* _TEXT_
"""
The Casey Hut was burnt down in October 2015. Fire investigators found that the fire most likely started at the woodstove or close to the hut entrance. Fortunately, the fire did not spread to the surrounding forest. The hut was originally built in the 1969 and had 16 bunks in it.

In 2019, two anonymous donors provided $250,000 for the hut to be rebuilt. DOC plan to built an 8-metre by 5m hut that will contain 12 bunks.

In August 2020, the replacement Casey Hut was opened.  It has some upgrades on the original hut including a more efficient fireplace, double glazing, insulation and solar lighting.

Mingha-Deception Tramping Track 
This is a well known tramping trip that travels up the Mingha river to Goat Pass. Goat Pass hut is located at the pass and has 20 bunk beds. The second day involves travel down the Deception river and multiple river crossings. It is possible to complete a side trip to Lake Mavis from Goat Pass. This trip is used as the mountain run for the Coast to Coast race in the reverse direction. Pest control (trapping stoats, weasels, rats and feral cats) occurs along this route as part of the Blue Duck Recovery Programme.

Carroll Hut Track 
The Carroll Hut Track is on the west coast side of Arthurs Pass National Park, 3 kilometres north of Otira on State Highway 73 at Kellys Creek. The tramp to the hut takes around three hours. It is a step climb through podocarp and broadleaf forest. It provides good views of the Taramakau river on a clear day. The hut itself, has 10 bunk beds and does not have any form of heating. Expect the trip back from the hut to the road to take 90 minutes.

Fauna

Whio 
Seventeen Whio (blue ducks) were released into the park in March 2021. there are less than 3000 whio left in New Zealand.
"""
* _DATA SECTION_
"""
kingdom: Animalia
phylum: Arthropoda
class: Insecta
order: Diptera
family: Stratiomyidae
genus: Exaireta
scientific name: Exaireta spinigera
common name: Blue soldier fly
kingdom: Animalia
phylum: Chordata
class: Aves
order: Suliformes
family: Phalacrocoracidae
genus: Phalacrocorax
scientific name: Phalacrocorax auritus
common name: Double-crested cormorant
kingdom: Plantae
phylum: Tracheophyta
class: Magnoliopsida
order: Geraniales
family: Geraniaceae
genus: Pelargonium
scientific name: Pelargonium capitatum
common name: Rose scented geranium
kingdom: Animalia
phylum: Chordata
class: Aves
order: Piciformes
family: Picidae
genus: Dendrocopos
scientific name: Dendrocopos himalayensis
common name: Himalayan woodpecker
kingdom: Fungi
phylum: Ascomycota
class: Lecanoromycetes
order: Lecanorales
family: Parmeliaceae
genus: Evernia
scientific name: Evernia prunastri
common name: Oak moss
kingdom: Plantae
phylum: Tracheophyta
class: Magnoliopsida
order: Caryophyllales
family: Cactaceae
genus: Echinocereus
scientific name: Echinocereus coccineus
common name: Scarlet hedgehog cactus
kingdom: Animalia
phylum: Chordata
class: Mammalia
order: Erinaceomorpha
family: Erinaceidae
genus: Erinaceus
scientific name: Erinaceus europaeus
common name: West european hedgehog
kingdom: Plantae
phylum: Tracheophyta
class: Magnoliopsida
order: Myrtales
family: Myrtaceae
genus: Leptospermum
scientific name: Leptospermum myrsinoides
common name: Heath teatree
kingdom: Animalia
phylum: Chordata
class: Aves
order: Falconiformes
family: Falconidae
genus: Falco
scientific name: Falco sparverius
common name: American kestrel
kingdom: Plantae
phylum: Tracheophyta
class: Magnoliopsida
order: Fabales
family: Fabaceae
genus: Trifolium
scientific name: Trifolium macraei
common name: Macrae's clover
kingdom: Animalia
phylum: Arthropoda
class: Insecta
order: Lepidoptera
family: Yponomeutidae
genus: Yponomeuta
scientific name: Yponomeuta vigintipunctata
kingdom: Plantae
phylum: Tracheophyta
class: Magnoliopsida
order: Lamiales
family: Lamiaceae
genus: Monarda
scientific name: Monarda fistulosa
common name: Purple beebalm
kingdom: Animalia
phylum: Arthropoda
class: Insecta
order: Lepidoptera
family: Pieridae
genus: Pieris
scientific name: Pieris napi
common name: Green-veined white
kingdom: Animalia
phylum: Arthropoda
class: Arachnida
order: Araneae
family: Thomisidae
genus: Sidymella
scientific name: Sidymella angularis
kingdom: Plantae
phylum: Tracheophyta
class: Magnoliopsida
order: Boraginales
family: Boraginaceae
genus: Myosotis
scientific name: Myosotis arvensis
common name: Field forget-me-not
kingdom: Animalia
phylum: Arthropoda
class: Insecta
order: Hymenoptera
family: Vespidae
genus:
"""
* _WHAT YOU ARE ASKED TO DO_
From the text about the park's huts and tracks, list each upgrade the replacement Casey Hut has over the original hut.

* _ANSWER TO THIS EXERCISE_
- A more efficient fireplace
- Double glazing
- Insulation
- Solar lighting